* Begin Extracted entries *

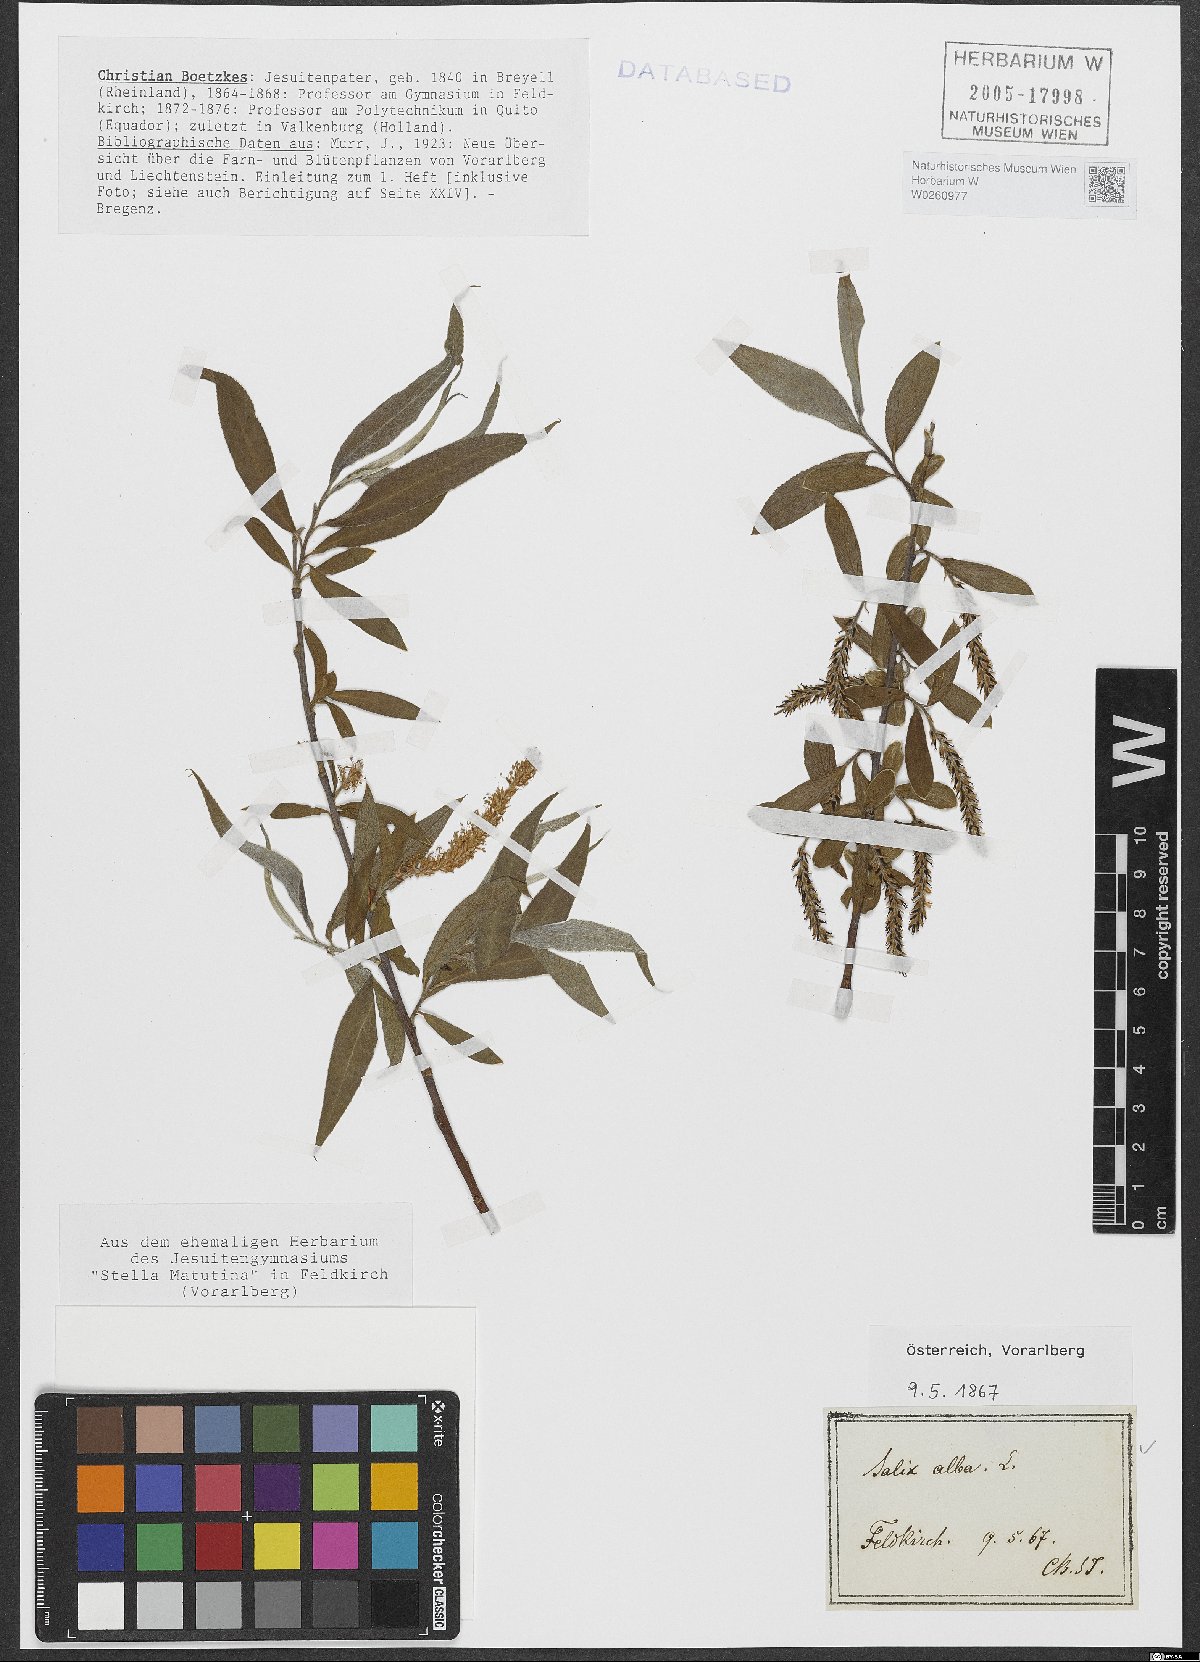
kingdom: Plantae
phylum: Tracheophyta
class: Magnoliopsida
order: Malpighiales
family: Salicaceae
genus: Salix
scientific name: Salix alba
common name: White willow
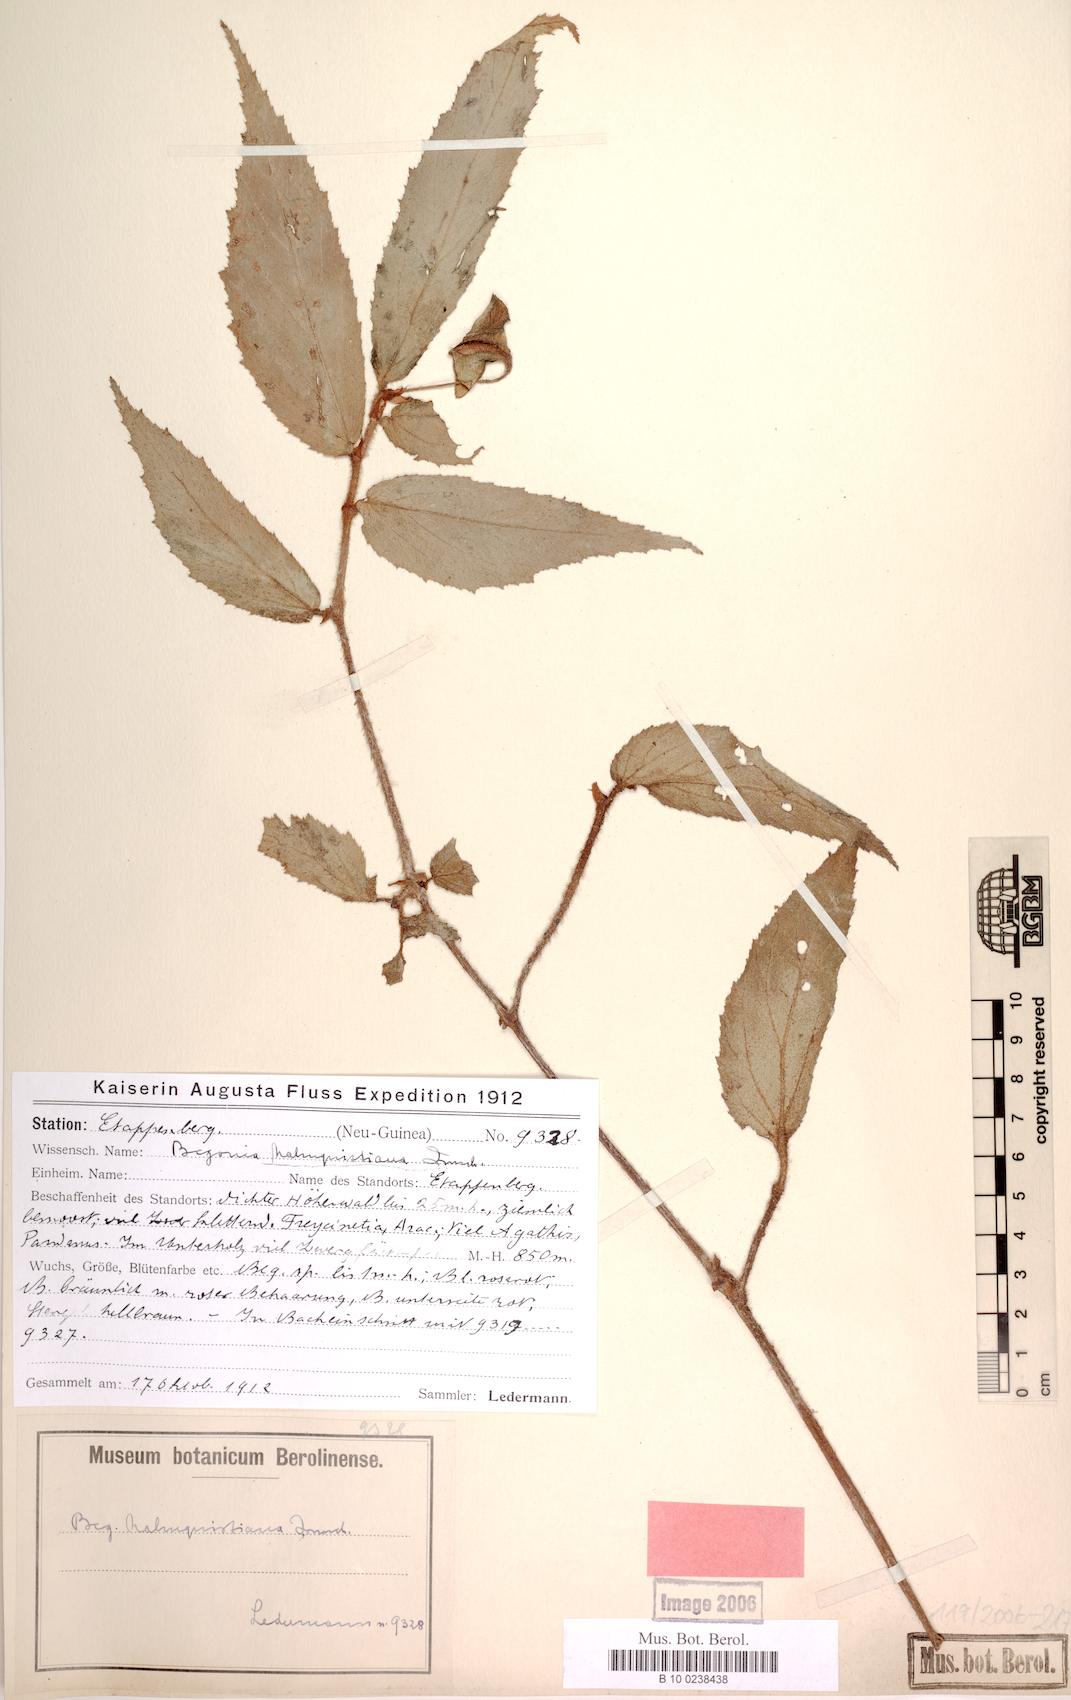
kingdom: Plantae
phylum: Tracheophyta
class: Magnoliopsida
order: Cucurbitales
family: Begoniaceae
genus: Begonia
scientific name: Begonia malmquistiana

* End Extracted entries *
* Begin Extracted entries *

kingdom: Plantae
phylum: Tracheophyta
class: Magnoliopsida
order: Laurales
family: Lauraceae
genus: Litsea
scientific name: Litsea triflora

* End Extracted entries *
* Begin Extracted entries *

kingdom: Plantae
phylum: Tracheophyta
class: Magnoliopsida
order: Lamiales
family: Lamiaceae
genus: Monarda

* End Extracted entries *

*What the task requires:* Lay out the part of the data that opens with the line containing "order: Malpighiales" and closes with the line containing "scientific name: Begonia malmquistiana" as a numbered list, including both of those lines. Omit any blank lines and leave the pictures out.

*Result for this exercise:*
1. order: Malpighiales
2. family: Salicaceae
3. genus: Salix
4. scientific name: Salix alba
5. common name: White willow
6. kingdom: Plantae
7. phylum: Tracheophyta
8. class: Magnoliopsida
9. order: Cucurbitales
10. family: Begoniaceae
11. genus: Begonia
12. scientific name: Begonia malmquistiana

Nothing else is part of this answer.